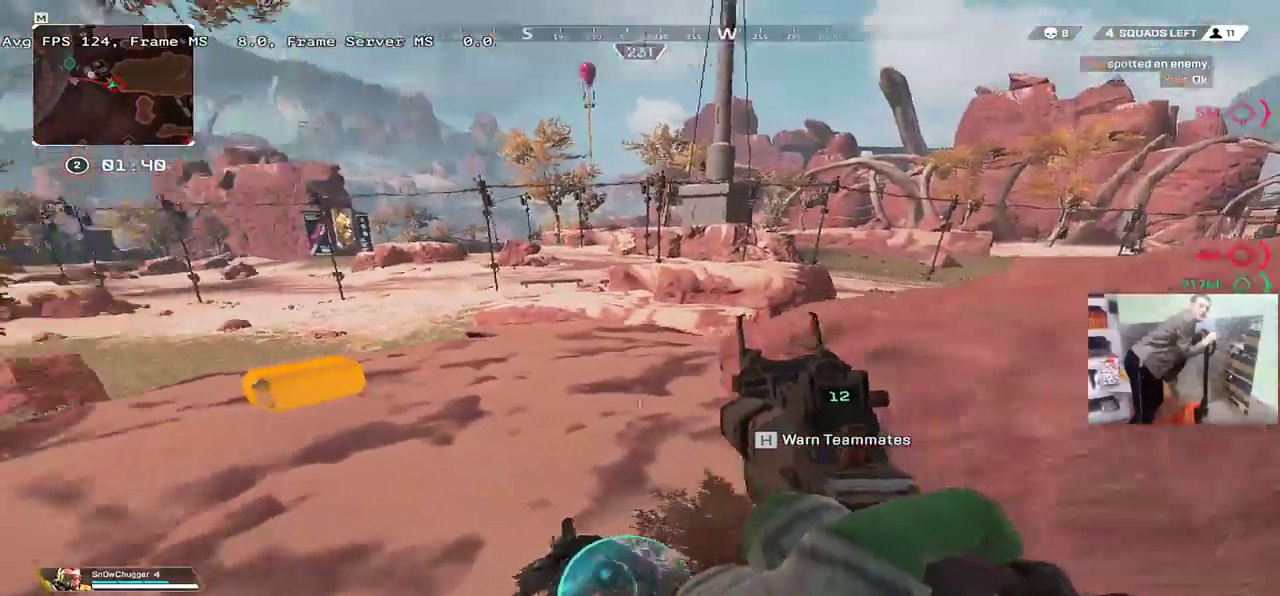
{"keys": ["w"], "mouse": [], "events": [[67, "shift", "up"], [167, "q", "up"]]}
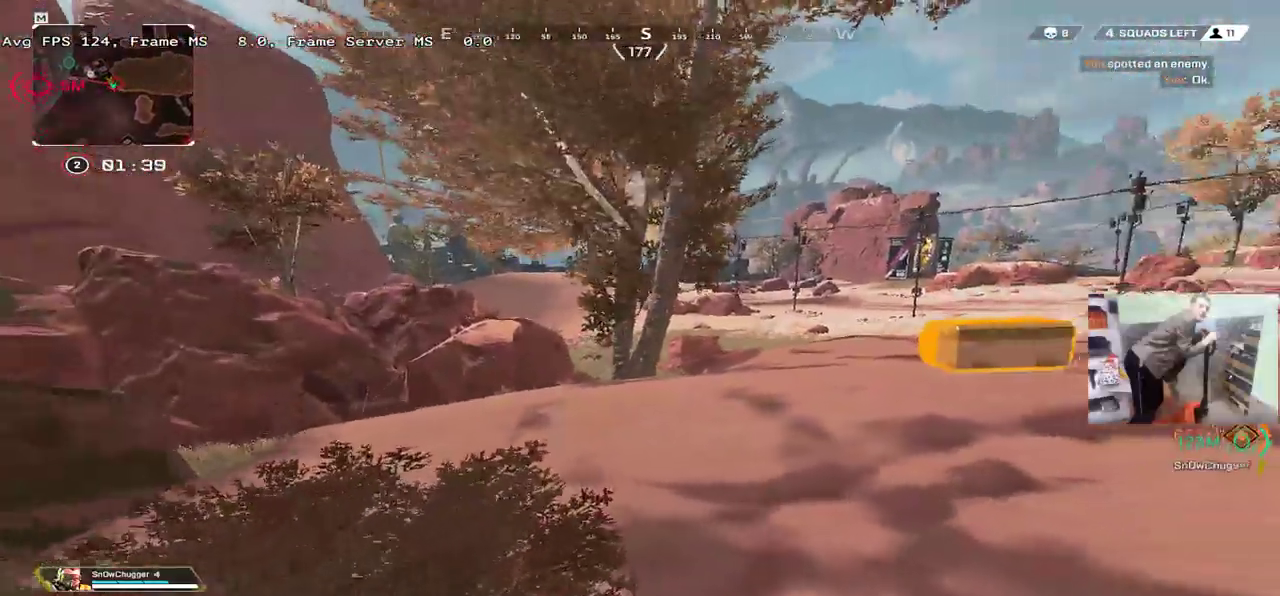
{"keys": ["w"], "mouse": [], "events": []}
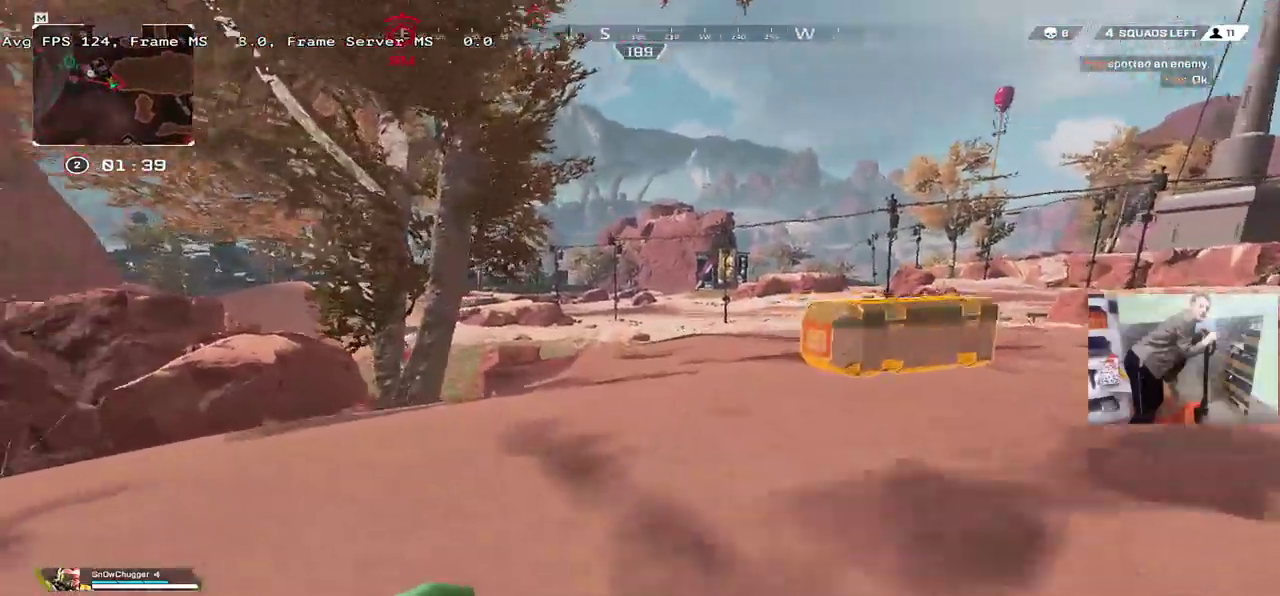
{"keys": [], "mouse": [], "events": [[67, "ctrl", "down"], [300, "mouse_right", "down"], [350, "w", "up"], [367, "ctrl", "up"], [367, "mouse_right", "up"]]}
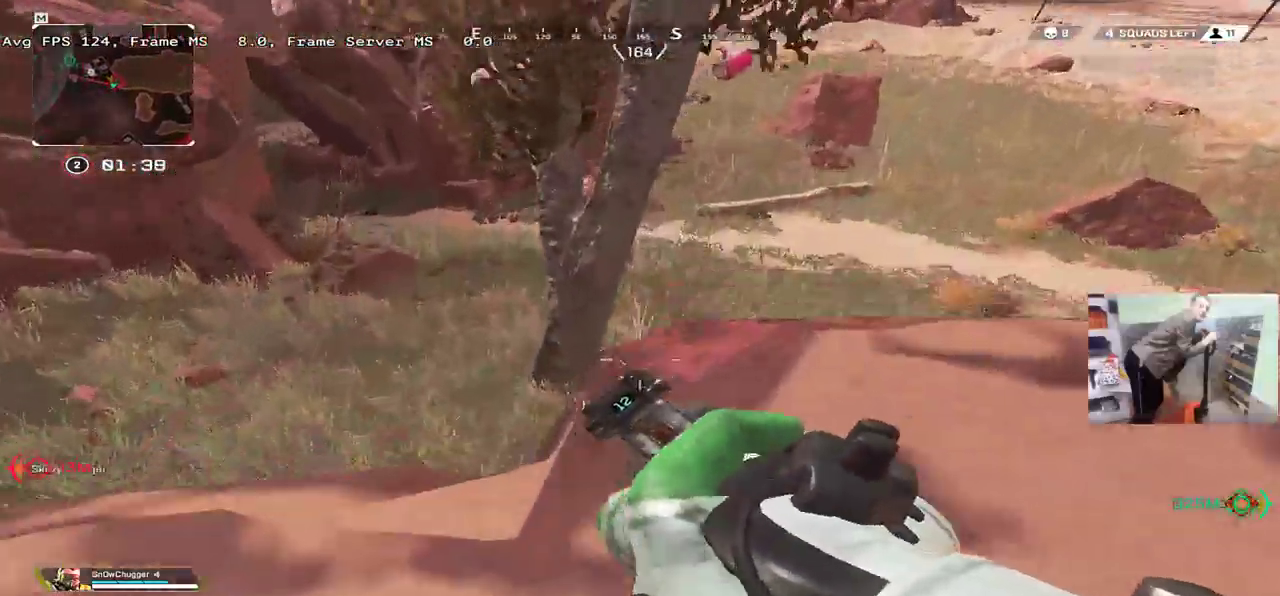
{"keys": [], "mouse": [], "events": []}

### [Problem to solve]
When you restate the listing, keep every word as it is and drop the pictures.

### [Final answer]
{"keys": ["w"], "mouse": [], "events": [[67, "shift", "up"], [167, "q", "up"]]}
{"keys": ["w"], "mouse": [], "events": []}
{"keys": [], "mouse": [], "events": [[67, "ctrl", "down"], [300, "mouse_right", "down"], [350, "w", "up"], [367, "ctrl", "up"], [367, "mouse_right", "up"]]}
{"keys": [], "mouse": [], "events": []}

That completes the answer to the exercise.